ACTIVITY = Reproduce the records that follow in full, excluding any picture they contain.

DATA PROVIDED =
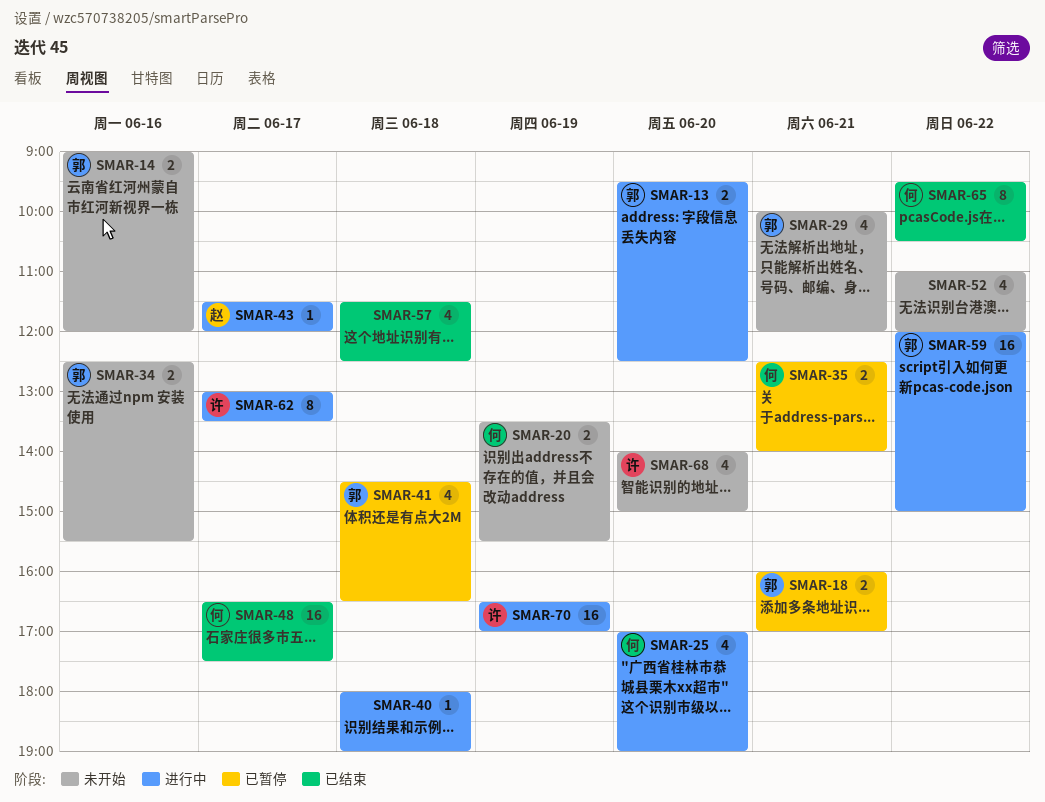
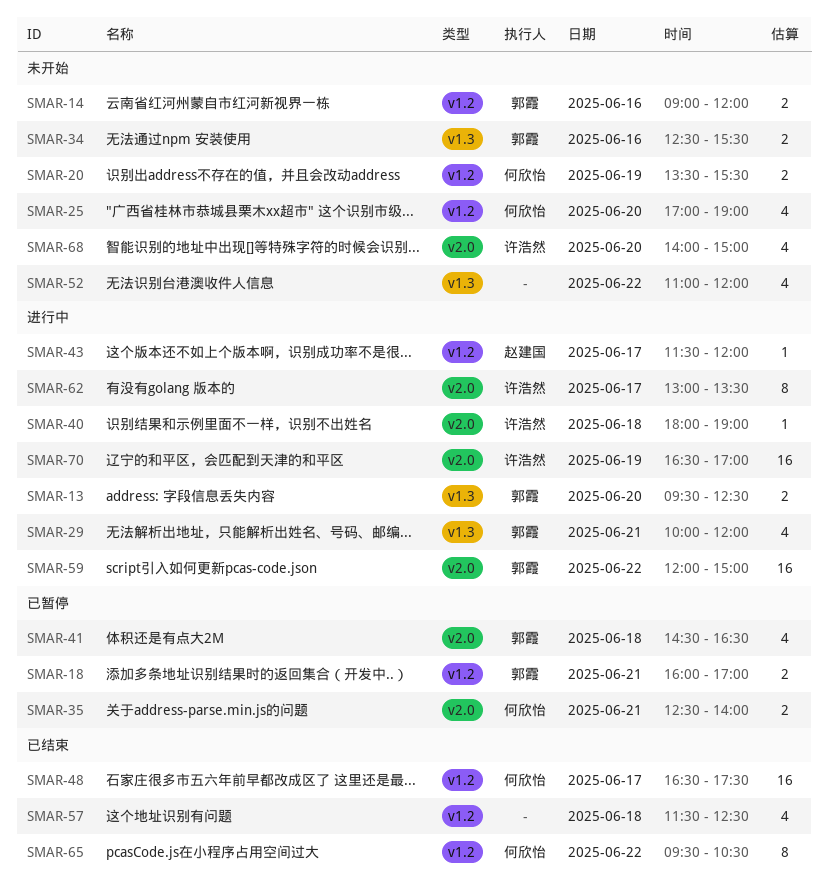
SMAR-25, status: 进行中 -> 未开始
SMAR-29, status: 未开始 -> 进行中
SMAR-40, owner: none -> 许浩然

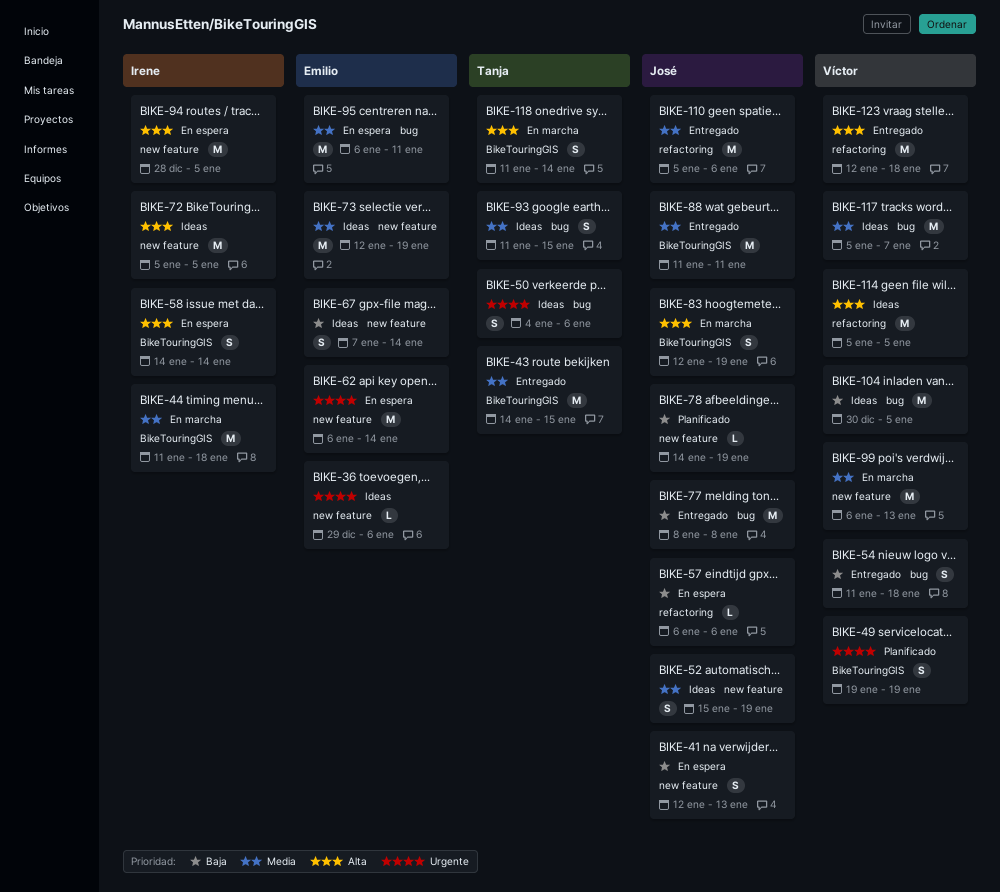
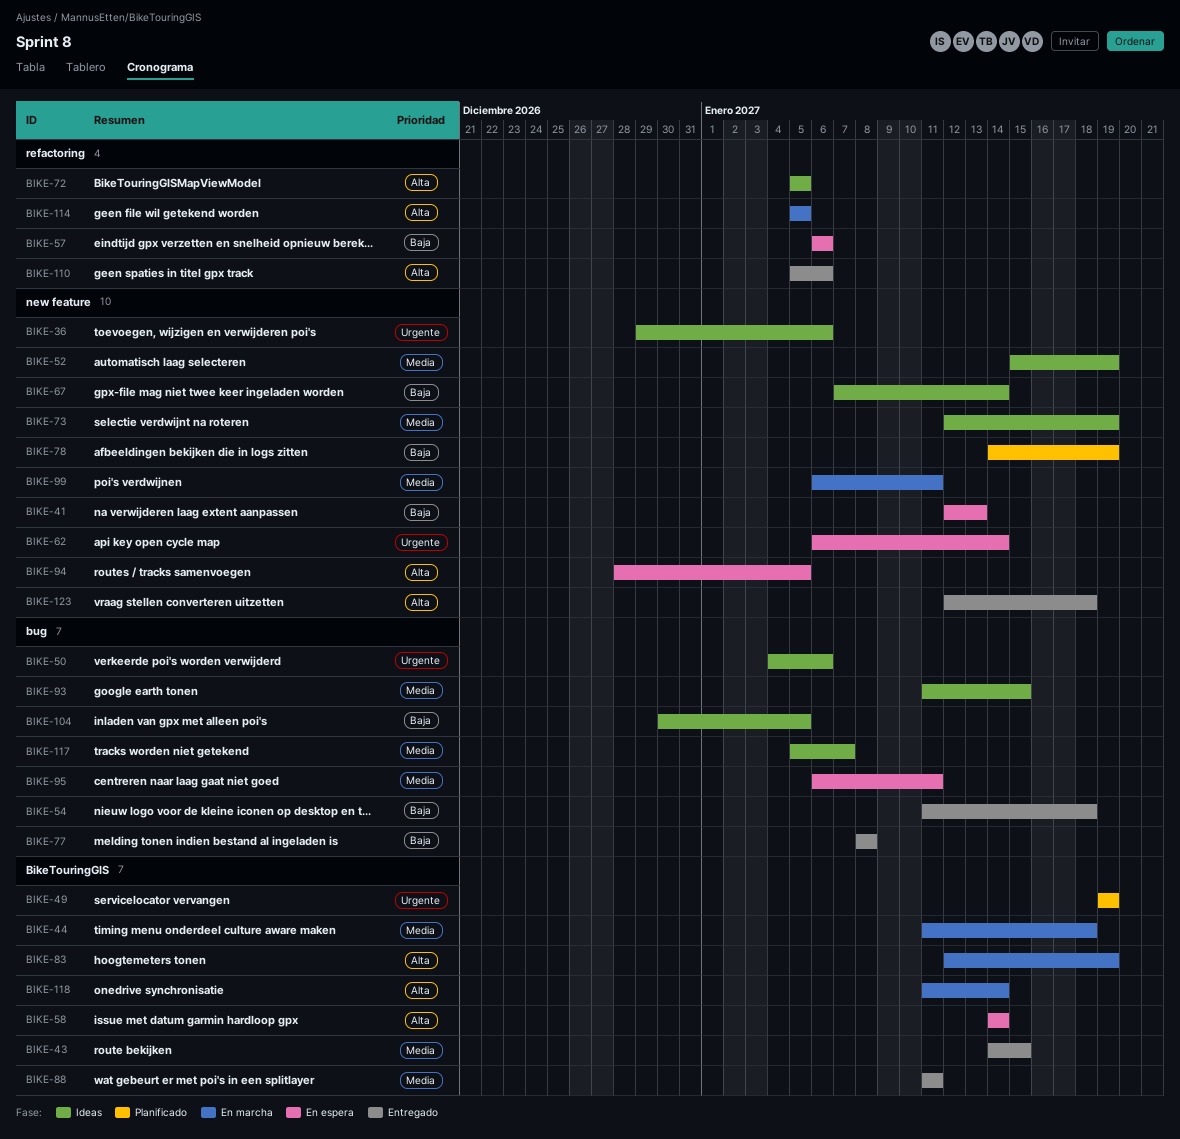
BIKE-72, label: new feature -> refactoring
BIKE-99, due: Jan 13 -> Jan 11
BIKE-110, priority: Media -> Alta
BIKE-114, status: Ideas -> En marcha
BIKE-123, label: refactoring -> new feature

EXPECTED OUTPUT =
SMAR-25, status: 进行中 -> 未开始
SMAR-29, status: 未开始 -> 进行中
SMAR-40, owner: none -> 许浩然

BIKE-72, label: new feature -> refactoring
BIKE-99, due: Jan 13 -> Jan 11
BIKE-110, priority: Media -> Alta
BIKE-114, status: Ideas -> En marcha
BIKE-123, label: refactoring -> new feature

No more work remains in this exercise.